Todavía no estaba muy claro qué salió mal, cuando la contraofensiva de primavera se abrió paso por las primeras poblaciones reconquistadas. Tal vez algún invasor sospechó y torturó a alguna pobre muchacha hasta que consiguió que hablara. O quizás una de las mujeres se enamoró de su fiero bárbaro y abrió su corazón en traidora confesión. Dena estaba en lo cierto al decir que la historia cuenta que tales cosas ocurren. Podía haber sucedido aquí.
O tal vez algunas, simplemente, no pudieron mentir lo bastante bien u ocultar su repulsión cuando las tocaban sus nuevos amos.
Fuera lo que fuese, algo salió mal; la noche prevista fue roja, en efecto. Donde el aviso no llegó a tiempo, las mujeres robaron cuchillos de cocina, aquella noche, y se deslizaron de habitación en habitación, matando y volviendo a matar hasta que ellas mismas cayeron en la lucha.
En otras partes cayeron sin más, maldiciendo y escupiendo al fin a los ojos de sus enemigos.
Por supuesto fue un fracaso. Cualquiera podría haberlo vaticinado. Incluso donde el plan tuvo «éxito», murieron pocos invasores para que hubiese valido la pena. El sacrificio de las mujeres soldado no consiguió nada en sentido militar.
El gesto fue un trágico fracaso.
Pero la consigna se difundió, por los frentes y por los valles. Los hombres escucharon con estupor y menearon la cabeza con incredulidad. Las mujeres también escucharon, y hablaron entre sí rápidamente, privadamente. Discutieron, gesticularon y meditaron.
Con el tiempo, la consigna llegó incluso muy al sur. Como leyenda ya, la historia alcanzó finalmente la montaña de Sugarloaf.
Y allí, muy por encima de la confluencia del rugiente Coquille, las Exploradoras consiguieron al fin su victoria.
Todo cuanto puedo decirle es que espero que esto no se convierta en un dogma, una religión. En mis peores sueños veo a mujeres adoptando una tradición de ahogar a sus hijos, si éstos muestran signos de convertirse en rufianes. Me las imagino «cumpliendo con su deber», dando la vida y la muerte a un niño antes de que llegue a ser una amenaza para lo que le rodea.

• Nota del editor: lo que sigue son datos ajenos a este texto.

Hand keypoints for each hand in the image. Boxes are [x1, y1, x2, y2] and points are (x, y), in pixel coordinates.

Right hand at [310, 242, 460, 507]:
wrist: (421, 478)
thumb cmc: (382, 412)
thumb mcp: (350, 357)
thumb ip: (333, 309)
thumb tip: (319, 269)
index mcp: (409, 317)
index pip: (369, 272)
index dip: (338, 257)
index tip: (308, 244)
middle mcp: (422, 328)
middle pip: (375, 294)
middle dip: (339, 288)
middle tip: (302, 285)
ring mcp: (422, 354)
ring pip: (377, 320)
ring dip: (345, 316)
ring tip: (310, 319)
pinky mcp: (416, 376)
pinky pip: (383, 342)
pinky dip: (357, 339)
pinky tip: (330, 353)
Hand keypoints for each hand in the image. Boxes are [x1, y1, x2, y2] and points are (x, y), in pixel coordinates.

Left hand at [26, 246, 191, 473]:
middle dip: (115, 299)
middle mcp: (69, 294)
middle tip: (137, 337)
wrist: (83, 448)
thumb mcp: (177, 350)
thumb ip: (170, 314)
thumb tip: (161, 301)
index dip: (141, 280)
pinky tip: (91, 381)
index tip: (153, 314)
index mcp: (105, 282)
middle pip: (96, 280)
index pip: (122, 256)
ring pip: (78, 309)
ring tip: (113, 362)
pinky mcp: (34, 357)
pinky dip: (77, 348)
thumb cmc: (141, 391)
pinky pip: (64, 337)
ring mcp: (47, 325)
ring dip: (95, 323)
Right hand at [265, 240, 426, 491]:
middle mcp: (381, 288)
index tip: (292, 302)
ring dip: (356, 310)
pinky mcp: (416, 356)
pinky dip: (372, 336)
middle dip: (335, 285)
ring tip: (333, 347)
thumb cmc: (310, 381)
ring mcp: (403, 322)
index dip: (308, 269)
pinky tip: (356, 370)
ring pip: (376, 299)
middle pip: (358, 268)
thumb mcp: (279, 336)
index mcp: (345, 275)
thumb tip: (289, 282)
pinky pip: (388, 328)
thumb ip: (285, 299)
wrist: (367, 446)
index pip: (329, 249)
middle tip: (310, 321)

Puede que una fracción de nosotros, los hombres, estemos «demasiado locos para que se nos permita vivir». Pero esta «solución», llevada al extremo, es algo que me aterroriza… como ideología, es algo que mi mente ni siquiera acierta a entender.

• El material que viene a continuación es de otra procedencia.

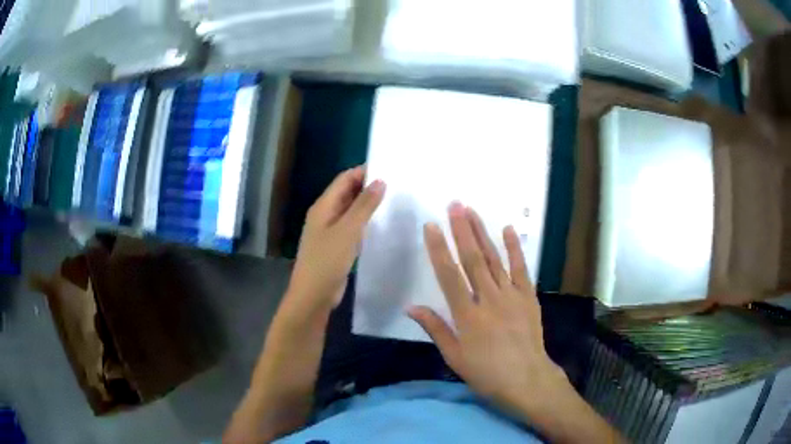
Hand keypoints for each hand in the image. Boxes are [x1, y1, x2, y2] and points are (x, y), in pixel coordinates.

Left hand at [288, 166, 385, 313]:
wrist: (313, 295)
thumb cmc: (327, 260)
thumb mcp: (348, 230)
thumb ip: (364, 205)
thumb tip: (380, 181)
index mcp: (324, 206)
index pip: (344, 179)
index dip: (364, 172)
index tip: (389, 170)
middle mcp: (325, 214)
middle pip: (347, 193)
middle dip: (368, 187)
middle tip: (396, 185)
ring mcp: (330, 231)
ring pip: (351, 211)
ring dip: (368, 205)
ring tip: (393, 201)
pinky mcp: (337, 246)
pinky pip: (352, 227)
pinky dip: (365, 222)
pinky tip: (381, 224)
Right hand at [409, 202, 571, 416]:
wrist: (526, 379)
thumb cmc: (486, 372)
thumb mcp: (454, 356)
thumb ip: (435, 328)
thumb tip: (410, 307)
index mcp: (467, 315)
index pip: (449, 275)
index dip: (439, 249)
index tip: (431, 226)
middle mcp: (489, 299)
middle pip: (473, 259)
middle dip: (462, 230)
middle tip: (454, 205)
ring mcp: (511, 295)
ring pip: (494, 259)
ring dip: (483, 233)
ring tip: (472, 211)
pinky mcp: (528, 297)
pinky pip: (521, 269)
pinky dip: (515, 249)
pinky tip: (509, 230)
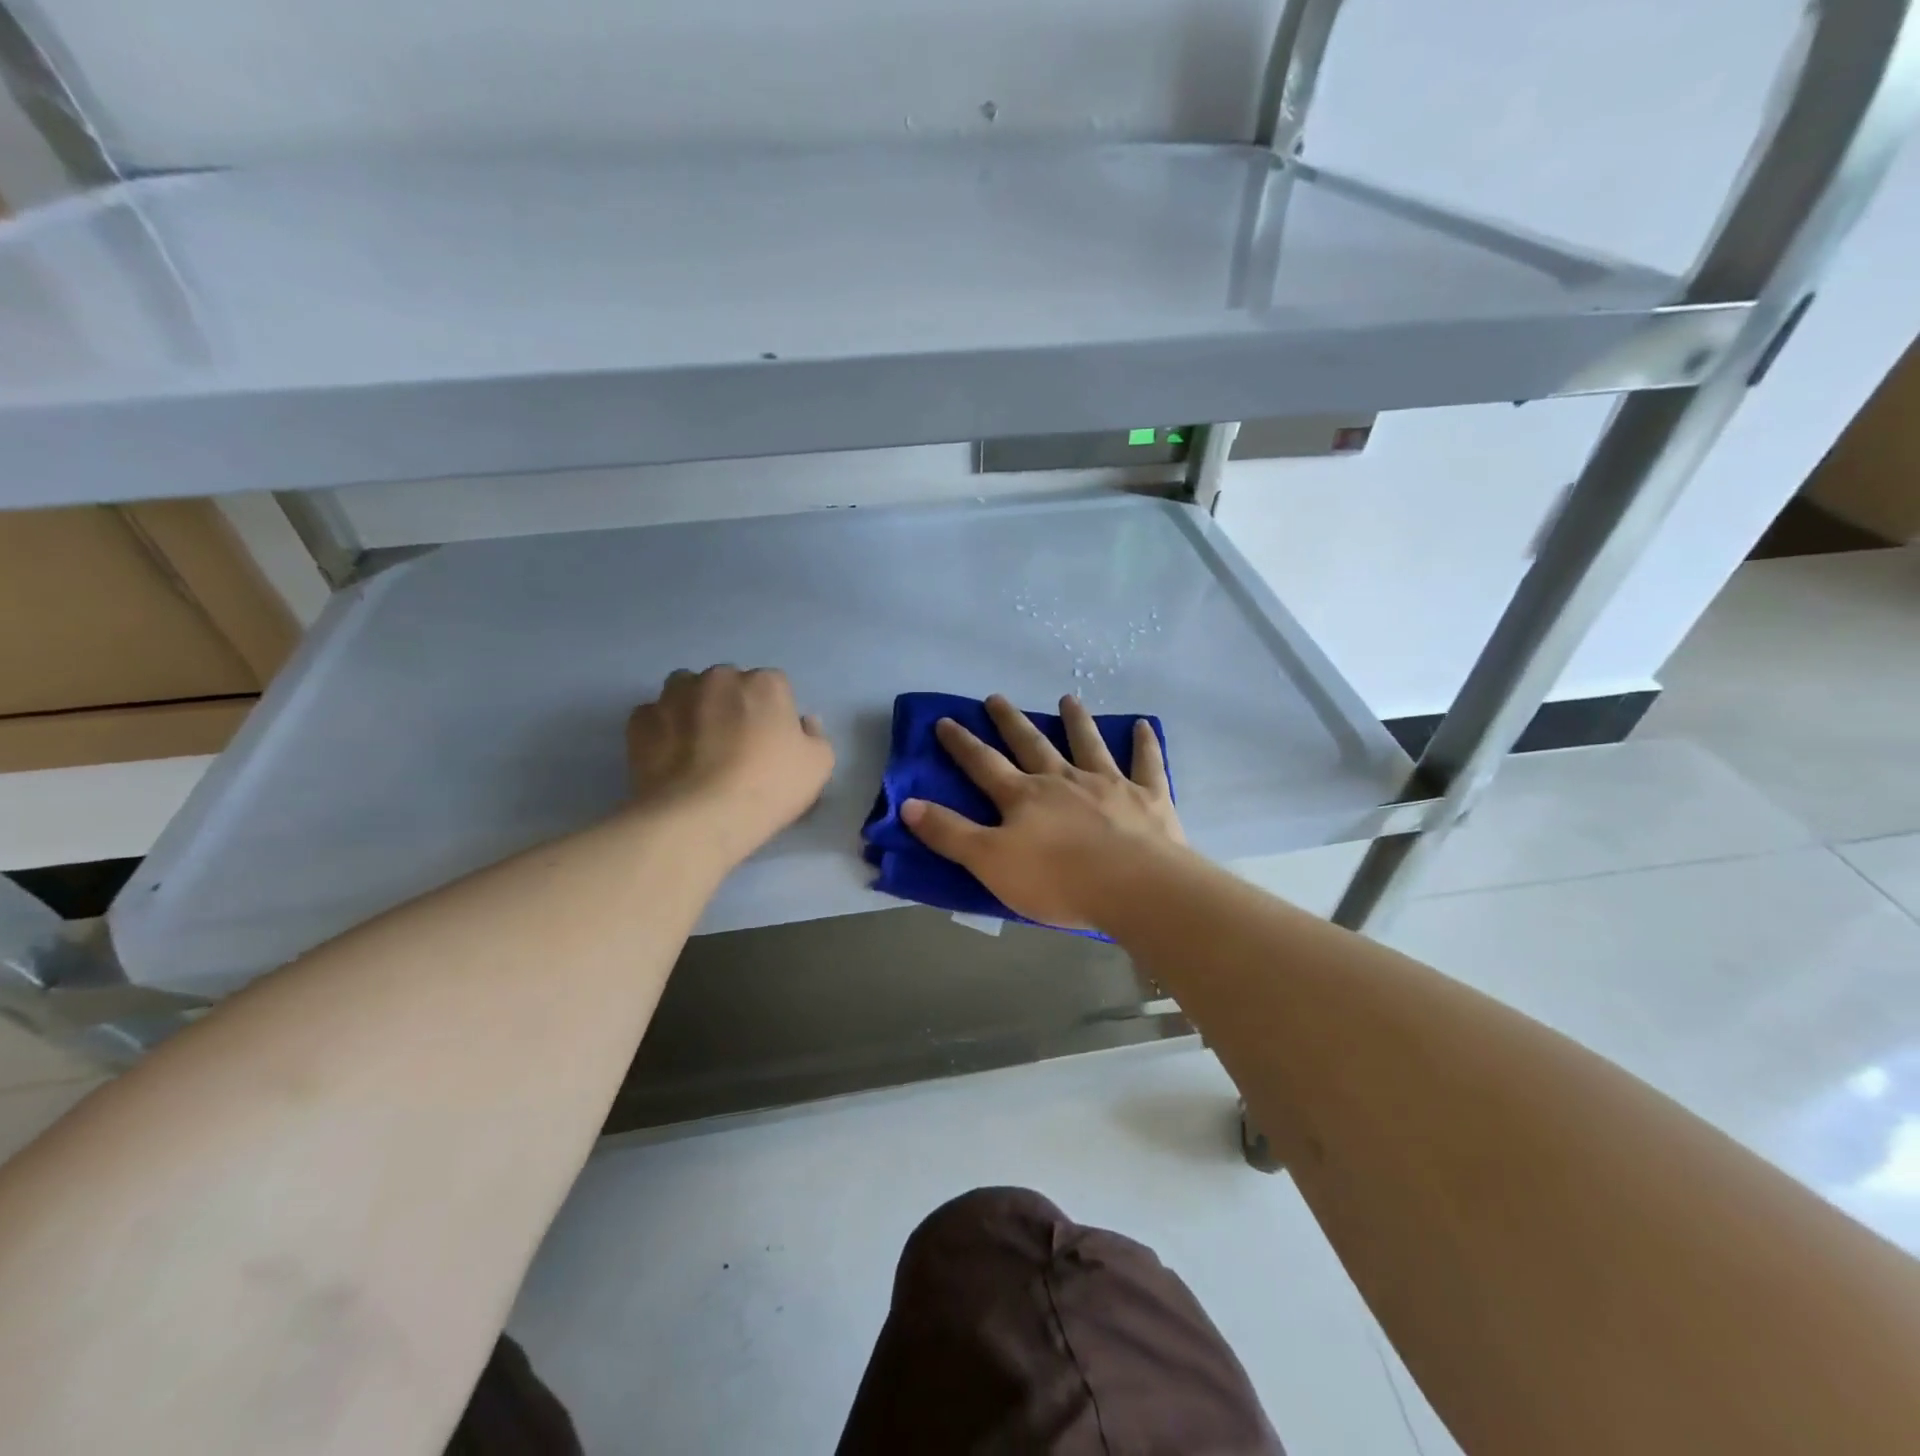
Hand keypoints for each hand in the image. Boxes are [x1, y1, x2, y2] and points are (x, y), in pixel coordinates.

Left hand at [625, 666, 833, 865]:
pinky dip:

Por supuesto, probablemente se equilibrará por sí mismo. Las mujeres son demasiado sensatas para llegar a estos extremos. Ésa, quizá, es la solución en que tenemos puestas nuestras esperanzas.
Y ahora es el momento de echar esta carta al correo. Intentaré escribirles a Abby y a usted otra vez desde Coos Bay. Hasta entonces, afectuosamente,
—¡Mensajero!
Gordon hizo señas a un joven que pasaba, con los pantalones de dril y la bolsa de cartero. El joven se apresuró y saludó. Gordon le tendió el sobre.
—¿Quieres echar esto en el apartado regular para el este por mí?
—Sí, señor. ¡Al instante, señor!
—Sin prisas —sonrió Gordon—. Es sólo personal…
Mas el chico ya había partido a todo correr. Gordon suspiró. Los viejos tiempos de estrecha camaradería, de conocer a todos los del «servicio postal» habían terminado. Estaba demasiado por encima de estos jóvenes mensajeros para compartir un gesto de indolencia y quizás un minuto de charla.
«Sí, definitivamente es la hora.»
Se puso de pie sintiendo sólo una leve contracción de dolor al levantar sus alforjas.
—¿Así que va a volver a la carga, después de todo?
Se volvió. Eric Stevens estaba junto a la puerta lateral de la estafeta, mascando una brizna de hierba y contemplando a Gordon con los brazos cruzados.
Gordon se encogió de hombros.
—Parece que lo mejor es marcharse. No quiero una fiesta en mi honor. Todo ese ajetreo es una pérdida de tiempo.